Ramsbottom also said he believed it was unlikely that all four titles would be able to survive together in the marketplace.

He said his preference for the Chronicle, if it was “financially sustainable”, would be to make the paper twice weekly, although weekly is also an option. But he is reluctant to offer a possible relaunch date.

Three former Chronicle commercial staff have already joined Revolution’s team and the company is currently looking to publish an edition of quarterly education magazine The Knowledge and quarterly business magazine Oldham Business Edge before Christmas.

He added that a new lifestyle magazine, which currently has the working title One Oldham, would also publish before the end of the year using content generated by freelances.

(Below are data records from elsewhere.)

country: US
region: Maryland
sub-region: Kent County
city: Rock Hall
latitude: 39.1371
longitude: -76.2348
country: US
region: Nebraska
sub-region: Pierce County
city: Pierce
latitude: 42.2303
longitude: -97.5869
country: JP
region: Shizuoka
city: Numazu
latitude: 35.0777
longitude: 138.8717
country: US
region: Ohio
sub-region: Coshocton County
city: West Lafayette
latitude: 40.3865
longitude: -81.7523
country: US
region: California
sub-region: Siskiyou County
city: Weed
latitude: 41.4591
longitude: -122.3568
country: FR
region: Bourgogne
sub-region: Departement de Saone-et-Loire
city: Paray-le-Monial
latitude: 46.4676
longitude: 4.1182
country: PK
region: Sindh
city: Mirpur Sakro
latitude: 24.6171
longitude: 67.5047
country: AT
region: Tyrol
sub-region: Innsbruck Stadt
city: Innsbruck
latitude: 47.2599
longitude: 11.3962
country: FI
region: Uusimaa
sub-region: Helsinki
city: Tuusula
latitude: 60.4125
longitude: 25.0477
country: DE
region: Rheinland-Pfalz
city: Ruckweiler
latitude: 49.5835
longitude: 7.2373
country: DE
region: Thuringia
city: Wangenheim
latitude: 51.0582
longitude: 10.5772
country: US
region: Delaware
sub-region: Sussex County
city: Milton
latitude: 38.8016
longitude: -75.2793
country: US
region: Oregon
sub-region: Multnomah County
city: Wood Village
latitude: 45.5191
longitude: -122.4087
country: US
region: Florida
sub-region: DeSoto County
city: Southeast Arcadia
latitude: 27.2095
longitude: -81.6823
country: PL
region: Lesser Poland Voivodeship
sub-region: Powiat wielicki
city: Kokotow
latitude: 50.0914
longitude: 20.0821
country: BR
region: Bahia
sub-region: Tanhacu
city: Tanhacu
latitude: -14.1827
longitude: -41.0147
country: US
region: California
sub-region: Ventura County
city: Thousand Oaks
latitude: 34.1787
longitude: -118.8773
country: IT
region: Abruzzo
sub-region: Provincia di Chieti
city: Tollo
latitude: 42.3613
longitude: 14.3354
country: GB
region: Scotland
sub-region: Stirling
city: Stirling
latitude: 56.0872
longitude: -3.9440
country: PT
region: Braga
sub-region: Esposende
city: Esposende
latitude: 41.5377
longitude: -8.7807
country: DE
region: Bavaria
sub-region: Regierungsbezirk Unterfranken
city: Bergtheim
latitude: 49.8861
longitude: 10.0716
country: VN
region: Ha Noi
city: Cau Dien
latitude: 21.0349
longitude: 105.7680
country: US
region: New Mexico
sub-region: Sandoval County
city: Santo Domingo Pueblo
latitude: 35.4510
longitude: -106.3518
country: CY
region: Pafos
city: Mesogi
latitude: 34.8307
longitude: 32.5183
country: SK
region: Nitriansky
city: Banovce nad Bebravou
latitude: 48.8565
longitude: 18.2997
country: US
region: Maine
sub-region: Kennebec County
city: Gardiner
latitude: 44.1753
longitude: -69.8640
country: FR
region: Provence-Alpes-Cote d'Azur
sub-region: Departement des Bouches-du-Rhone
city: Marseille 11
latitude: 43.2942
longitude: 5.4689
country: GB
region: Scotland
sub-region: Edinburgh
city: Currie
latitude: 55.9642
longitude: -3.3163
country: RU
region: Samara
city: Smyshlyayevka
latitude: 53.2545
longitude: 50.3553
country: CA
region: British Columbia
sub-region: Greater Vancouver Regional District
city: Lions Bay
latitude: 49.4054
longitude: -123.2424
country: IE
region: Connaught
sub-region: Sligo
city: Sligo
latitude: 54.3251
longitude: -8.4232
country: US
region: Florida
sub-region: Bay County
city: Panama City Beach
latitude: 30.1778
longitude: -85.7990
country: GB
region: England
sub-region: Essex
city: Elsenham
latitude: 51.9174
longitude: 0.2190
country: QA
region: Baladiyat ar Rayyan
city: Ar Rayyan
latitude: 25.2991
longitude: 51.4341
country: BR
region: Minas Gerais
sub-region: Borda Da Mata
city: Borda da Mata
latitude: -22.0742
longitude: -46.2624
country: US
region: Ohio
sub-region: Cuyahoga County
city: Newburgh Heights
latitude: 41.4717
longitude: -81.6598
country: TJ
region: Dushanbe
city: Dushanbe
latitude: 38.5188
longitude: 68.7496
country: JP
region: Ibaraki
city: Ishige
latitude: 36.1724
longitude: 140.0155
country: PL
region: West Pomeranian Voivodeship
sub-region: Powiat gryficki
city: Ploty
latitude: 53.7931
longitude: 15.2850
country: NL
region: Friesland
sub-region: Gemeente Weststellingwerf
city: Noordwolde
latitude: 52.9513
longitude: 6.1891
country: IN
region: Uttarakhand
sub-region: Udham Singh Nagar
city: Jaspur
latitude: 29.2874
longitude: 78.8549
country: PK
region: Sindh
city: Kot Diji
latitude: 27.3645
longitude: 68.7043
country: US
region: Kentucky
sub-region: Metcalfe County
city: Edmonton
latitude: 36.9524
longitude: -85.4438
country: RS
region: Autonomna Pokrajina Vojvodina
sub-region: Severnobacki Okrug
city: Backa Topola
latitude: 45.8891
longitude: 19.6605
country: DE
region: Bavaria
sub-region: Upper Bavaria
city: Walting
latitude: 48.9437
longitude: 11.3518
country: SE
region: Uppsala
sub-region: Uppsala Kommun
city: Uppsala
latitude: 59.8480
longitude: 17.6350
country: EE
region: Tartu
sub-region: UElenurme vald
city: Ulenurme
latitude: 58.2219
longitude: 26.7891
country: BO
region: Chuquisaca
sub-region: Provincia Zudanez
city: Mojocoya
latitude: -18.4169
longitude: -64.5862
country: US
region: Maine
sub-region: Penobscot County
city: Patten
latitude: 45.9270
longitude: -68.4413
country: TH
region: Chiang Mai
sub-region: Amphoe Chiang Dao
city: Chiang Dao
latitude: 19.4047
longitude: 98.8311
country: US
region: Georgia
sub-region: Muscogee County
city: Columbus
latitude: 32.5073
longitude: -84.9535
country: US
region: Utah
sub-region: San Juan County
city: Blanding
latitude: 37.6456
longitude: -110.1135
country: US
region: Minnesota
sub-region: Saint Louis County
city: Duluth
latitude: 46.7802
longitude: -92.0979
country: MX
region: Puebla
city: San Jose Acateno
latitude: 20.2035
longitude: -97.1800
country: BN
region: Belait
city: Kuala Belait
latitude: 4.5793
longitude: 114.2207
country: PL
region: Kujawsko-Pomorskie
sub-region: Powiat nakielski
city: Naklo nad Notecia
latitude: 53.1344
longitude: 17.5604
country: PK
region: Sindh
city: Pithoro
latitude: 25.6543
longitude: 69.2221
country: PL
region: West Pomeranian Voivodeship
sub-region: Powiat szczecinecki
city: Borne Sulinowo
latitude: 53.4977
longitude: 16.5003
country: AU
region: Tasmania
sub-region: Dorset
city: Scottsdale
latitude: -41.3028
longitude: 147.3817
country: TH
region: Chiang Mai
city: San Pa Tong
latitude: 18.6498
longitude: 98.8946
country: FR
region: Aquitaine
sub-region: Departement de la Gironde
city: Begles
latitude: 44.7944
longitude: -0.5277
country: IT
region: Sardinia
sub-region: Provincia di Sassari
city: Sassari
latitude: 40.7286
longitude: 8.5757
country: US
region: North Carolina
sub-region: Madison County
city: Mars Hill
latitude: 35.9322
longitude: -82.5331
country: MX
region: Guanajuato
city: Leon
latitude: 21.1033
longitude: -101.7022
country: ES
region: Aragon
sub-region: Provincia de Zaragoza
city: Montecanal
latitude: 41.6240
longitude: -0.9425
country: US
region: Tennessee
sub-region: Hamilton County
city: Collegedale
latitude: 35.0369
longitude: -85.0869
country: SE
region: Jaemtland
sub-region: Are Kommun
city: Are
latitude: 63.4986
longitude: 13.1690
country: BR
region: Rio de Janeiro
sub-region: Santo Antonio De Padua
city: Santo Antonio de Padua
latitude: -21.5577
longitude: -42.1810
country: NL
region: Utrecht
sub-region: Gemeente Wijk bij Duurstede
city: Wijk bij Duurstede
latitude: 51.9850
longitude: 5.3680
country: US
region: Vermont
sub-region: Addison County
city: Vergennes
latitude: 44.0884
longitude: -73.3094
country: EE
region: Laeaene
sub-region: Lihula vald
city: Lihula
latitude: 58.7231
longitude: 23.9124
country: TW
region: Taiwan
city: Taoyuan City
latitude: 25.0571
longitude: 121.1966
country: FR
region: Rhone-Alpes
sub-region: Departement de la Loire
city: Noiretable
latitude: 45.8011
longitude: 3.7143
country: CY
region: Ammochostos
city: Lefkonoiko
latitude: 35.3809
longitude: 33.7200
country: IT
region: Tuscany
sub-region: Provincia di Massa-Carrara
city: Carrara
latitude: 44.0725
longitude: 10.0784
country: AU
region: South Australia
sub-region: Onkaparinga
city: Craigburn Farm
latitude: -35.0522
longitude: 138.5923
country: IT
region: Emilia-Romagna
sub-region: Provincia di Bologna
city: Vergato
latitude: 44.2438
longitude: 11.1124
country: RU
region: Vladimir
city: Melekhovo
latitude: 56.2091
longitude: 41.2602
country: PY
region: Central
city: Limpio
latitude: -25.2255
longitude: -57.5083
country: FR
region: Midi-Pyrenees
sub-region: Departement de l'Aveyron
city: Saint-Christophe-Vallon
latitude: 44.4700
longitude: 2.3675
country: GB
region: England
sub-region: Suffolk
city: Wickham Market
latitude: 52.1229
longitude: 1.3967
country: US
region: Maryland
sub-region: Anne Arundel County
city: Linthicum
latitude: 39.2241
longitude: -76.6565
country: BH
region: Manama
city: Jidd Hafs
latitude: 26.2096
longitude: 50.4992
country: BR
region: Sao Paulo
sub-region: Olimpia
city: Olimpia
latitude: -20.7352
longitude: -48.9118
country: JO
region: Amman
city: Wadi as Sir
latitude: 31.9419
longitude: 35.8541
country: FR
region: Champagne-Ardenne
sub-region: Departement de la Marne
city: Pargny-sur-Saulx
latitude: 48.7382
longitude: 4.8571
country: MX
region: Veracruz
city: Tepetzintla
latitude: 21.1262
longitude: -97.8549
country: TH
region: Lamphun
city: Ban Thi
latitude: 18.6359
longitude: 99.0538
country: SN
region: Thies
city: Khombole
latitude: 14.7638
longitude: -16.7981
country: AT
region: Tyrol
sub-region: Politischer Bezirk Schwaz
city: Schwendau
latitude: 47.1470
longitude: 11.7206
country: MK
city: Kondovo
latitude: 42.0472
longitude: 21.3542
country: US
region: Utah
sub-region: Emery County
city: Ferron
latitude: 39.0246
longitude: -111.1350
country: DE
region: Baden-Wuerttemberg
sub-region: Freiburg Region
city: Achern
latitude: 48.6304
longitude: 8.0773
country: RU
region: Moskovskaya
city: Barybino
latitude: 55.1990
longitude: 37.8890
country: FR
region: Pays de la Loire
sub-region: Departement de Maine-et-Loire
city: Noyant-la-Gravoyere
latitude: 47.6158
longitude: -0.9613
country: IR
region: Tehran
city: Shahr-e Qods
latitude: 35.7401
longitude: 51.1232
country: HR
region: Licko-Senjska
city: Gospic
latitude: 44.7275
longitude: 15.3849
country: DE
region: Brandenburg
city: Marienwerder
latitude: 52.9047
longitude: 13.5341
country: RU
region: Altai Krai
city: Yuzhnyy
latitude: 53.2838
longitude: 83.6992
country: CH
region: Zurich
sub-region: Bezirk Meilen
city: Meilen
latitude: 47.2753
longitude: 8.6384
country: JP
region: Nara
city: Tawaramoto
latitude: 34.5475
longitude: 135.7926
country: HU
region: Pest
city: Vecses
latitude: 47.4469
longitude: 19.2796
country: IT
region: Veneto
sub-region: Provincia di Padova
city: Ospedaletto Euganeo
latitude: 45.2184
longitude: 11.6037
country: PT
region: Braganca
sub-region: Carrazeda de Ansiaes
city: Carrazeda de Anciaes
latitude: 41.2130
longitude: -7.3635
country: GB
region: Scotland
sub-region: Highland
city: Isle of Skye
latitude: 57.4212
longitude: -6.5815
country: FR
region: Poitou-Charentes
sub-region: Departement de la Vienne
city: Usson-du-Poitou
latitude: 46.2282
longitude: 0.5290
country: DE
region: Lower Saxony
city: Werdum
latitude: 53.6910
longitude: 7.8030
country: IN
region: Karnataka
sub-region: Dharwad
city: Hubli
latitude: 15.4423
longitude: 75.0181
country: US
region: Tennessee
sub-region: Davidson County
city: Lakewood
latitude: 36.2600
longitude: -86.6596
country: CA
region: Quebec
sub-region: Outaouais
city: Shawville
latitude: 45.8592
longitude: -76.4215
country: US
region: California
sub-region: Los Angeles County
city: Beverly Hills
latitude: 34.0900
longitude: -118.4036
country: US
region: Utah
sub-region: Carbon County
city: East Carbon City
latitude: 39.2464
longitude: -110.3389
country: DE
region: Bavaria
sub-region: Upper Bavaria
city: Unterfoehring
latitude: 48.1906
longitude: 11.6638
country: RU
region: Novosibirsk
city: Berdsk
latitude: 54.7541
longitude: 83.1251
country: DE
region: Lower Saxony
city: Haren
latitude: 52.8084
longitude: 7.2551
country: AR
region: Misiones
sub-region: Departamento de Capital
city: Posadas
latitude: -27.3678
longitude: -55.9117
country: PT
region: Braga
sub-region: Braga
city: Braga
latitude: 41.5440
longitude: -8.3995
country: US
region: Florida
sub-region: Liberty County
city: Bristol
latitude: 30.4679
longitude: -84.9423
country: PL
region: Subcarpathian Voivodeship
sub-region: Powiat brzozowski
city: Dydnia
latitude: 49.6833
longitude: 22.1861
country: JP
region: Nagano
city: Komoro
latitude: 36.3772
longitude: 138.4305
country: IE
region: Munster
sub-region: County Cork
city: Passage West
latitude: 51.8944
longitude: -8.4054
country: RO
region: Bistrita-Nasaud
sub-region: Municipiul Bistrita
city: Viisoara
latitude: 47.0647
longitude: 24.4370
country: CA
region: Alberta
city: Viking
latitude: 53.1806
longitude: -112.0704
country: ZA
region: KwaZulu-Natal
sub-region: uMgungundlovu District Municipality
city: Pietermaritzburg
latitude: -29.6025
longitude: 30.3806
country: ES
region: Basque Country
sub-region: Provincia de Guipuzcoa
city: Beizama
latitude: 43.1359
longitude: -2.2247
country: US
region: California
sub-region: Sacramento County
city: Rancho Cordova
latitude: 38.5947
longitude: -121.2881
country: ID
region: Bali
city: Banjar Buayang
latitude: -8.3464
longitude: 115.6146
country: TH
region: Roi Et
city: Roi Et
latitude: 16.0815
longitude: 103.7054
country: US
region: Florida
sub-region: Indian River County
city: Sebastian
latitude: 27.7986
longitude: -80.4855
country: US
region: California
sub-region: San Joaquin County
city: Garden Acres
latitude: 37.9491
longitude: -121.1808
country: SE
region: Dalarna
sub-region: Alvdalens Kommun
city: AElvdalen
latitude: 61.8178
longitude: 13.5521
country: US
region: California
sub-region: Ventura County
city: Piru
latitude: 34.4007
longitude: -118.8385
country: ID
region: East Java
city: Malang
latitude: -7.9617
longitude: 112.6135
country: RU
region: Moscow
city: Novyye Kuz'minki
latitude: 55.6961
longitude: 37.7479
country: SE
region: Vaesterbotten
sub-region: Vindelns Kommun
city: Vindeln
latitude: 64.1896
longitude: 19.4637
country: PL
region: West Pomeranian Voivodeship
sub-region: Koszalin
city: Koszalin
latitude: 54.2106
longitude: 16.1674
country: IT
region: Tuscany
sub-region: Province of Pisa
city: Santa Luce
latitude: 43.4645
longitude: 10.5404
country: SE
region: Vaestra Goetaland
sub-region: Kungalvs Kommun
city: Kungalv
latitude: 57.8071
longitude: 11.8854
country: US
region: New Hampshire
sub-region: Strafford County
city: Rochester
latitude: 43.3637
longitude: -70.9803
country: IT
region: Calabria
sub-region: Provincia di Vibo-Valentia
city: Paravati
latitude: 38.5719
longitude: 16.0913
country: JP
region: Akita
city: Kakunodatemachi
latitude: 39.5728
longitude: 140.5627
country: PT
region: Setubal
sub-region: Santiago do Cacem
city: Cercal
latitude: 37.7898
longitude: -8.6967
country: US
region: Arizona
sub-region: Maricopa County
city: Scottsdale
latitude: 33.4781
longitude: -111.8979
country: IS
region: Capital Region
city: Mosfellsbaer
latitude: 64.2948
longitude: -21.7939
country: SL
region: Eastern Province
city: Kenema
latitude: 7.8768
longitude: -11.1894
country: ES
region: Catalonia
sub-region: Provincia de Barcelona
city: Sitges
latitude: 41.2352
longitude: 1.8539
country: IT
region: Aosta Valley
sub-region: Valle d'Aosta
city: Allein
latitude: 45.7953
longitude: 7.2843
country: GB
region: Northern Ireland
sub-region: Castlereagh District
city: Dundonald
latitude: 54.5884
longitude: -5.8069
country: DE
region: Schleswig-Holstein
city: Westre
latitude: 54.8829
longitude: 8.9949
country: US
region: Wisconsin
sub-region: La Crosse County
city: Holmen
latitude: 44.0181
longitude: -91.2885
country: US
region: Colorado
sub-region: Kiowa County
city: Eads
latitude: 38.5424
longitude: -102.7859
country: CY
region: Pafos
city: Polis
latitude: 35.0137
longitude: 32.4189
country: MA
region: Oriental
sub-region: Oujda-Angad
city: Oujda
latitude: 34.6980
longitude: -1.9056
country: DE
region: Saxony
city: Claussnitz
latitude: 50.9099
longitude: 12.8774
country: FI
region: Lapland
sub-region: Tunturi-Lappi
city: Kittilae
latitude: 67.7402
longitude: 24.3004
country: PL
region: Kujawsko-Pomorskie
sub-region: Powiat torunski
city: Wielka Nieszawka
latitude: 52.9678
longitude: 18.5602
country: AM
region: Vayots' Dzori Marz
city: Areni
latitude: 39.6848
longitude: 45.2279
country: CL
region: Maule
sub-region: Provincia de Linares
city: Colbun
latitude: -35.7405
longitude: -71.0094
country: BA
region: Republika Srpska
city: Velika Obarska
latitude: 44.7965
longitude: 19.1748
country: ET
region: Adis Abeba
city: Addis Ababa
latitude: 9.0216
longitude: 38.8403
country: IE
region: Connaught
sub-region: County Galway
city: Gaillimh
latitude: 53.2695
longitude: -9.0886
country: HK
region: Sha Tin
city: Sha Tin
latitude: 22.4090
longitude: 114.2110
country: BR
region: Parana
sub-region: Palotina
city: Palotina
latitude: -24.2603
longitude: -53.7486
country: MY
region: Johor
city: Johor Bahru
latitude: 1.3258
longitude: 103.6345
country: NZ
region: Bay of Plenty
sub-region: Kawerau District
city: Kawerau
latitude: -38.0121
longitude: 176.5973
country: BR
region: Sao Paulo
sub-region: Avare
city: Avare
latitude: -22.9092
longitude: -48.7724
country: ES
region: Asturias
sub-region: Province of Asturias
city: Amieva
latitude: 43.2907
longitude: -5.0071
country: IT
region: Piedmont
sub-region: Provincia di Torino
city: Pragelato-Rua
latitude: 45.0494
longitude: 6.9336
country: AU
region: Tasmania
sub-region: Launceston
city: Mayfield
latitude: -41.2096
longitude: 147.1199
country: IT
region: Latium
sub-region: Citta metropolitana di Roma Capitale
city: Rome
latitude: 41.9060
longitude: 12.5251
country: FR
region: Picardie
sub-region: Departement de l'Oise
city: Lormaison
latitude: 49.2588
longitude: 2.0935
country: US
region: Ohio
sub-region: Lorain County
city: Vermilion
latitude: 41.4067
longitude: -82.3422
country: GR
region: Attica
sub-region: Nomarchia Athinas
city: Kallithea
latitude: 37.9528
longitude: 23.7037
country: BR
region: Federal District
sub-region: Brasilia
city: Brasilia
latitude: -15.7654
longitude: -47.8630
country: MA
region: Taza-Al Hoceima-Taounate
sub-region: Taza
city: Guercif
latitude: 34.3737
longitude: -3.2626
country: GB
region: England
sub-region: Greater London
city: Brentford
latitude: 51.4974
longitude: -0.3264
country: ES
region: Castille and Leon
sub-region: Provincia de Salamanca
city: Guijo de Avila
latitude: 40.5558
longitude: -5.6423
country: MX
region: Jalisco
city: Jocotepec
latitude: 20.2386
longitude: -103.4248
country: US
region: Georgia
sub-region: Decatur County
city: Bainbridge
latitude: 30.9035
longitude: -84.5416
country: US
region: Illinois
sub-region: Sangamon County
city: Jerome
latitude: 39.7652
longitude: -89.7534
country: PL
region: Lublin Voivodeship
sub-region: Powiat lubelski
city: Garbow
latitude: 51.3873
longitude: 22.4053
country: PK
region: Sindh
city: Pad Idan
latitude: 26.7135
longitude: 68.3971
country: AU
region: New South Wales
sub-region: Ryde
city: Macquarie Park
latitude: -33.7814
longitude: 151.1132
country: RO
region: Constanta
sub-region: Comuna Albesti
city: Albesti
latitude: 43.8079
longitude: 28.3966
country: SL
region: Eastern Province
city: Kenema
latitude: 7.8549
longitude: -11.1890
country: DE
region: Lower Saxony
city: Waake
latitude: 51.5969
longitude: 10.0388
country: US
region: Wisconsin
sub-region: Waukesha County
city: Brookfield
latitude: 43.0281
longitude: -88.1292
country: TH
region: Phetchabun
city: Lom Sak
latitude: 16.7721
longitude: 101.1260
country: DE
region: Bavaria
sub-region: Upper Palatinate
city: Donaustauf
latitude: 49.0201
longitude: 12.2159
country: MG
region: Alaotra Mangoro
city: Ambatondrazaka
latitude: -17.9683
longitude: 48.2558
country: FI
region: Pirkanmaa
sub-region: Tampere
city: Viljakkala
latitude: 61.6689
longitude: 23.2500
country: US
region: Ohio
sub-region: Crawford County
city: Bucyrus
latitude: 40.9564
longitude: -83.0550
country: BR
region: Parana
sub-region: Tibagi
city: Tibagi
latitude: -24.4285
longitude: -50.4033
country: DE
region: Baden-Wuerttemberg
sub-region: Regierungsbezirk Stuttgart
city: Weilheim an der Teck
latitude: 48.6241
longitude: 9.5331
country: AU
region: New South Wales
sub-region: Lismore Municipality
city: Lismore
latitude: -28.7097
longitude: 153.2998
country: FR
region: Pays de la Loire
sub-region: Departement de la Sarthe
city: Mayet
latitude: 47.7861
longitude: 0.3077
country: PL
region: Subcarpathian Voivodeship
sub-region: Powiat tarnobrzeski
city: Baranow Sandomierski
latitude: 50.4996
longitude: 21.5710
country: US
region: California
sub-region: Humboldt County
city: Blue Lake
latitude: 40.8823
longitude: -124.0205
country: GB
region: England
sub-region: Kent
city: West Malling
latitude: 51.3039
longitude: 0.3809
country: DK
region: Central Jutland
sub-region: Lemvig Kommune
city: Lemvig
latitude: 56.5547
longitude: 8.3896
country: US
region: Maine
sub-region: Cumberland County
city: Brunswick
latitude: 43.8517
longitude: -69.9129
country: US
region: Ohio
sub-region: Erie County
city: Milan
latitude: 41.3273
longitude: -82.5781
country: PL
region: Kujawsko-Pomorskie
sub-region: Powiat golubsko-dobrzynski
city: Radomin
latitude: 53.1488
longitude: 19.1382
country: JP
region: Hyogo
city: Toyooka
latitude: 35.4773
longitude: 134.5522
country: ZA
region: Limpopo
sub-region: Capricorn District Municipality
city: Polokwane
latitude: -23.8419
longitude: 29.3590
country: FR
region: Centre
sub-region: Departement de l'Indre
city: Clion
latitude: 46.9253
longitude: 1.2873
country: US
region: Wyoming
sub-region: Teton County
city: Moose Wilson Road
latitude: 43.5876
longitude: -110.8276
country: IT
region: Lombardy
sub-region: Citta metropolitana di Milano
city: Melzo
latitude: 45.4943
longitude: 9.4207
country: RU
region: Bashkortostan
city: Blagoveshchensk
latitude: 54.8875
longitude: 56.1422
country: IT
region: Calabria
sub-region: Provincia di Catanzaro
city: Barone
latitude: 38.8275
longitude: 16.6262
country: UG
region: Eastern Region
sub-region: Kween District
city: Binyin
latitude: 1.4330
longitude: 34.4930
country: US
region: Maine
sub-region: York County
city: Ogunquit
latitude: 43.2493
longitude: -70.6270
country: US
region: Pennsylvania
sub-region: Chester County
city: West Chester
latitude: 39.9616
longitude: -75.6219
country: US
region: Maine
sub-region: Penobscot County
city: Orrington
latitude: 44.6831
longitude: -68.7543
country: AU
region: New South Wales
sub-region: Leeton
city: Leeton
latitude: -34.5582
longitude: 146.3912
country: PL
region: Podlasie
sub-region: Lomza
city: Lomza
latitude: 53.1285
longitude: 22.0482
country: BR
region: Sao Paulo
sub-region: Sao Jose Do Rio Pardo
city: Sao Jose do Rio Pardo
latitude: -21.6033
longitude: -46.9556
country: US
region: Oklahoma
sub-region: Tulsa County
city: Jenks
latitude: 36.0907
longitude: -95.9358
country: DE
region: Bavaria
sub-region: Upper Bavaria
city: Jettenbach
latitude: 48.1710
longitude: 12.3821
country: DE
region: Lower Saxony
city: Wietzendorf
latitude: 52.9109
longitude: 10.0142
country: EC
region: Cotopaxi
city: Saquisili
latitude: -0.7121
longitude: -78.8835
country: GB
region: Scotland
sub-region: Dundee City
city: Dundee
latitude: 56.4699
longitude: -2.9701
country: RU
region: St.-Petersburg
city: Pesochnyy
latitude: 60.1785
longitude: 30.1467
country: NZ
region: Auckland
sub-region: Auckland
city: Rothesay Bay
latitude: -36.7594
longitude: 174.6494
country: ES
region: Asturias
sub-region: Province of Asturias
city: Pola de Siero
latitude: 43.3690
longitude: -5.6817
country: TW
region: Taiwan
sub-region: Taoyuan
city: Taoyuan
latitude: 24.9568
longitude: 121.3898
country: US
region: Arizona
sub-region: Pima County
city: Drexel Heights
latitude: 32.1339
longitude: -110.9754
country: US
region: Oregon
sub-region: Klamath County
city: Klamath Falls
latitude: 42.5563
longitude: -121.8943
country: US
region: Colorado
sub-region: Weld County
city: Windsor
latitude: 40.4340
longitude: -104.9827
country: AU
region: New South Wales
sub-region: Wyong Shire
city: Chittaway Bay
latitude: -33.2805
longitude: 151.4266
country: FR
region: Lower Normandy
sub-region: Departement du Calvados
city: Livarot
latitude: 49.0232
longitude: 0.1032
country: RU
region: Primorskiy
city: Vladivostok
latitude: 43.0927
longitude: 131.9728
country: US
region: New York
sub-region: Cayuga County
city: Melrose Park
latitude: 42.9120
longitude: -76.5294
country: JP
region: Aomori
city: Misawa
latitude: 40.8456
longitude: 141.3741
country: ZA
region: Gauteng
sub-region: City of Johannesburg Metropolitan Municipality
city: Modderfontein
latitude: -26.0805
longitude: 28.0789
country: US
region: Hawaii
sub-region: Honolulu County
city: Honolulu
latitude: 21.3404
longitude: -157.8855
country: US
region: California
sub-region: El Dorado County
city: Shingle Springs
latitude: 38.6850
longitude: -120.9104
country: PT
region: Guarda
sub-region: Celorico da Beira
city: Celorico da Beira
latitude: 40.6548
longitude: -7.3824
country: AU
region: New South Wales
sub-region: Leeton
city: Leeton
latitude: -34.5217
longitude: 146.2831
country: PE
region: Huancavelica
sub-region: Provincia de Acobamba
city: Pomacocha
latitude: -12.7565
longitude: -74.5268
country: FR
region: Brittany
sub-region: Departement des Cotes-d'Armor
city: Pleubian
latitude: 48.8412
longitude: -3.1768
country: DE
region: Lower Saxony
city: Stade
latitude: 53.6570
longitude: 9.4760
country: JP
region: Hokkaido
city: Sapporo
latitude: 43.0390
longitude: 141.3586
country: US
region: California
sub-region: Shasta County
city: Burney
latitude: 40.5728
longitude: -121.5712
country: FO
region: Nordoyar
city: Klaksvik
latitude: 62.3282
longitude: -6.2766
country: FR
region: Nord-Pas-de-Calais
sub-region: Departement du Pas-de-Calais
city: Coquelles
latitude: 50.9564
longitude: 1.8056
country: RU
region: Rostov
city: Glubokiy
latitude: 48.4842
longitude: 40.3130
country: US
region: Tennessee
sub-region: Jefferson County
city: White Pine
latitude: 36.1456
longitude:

Ramsbottom told Press Gazette that Revolution had been in talks with the Chronicle’s former publisher prior to it going into administration, but the rescue bid had been unsuccessful. Although he said there had “not been a bidding war” to buy the paper once it went into administration.

Revolution is understood to be facing difficulties in acquiring data and information relating to the Chronicle, everything from invoicing to archive pictures, that are stored on cloud-based servers.

He described the process as like rebuilding a “skeleton” bone by bone, adding that it was taking “a considerable amount of time”.

Ramsbottom said he was speaking regularly with former Chronicle staff, including ex editor Dave Whaley, adding: “The thing we believe in is that experience and local knowledge is valuable in newspapers. Our starting point will be to recruit from former staff.”

He said he thought print was still sustainable in local newspapers, but added: “They have got to be run extremely well and efficiently and they need support and good reputations, but I think with all those things in place we would rise to the challenge of being there.”

He said he would be keeping an advertising and cover price funding model on the Chronicle with the radio station’s expertise able to boost digital output for the paper.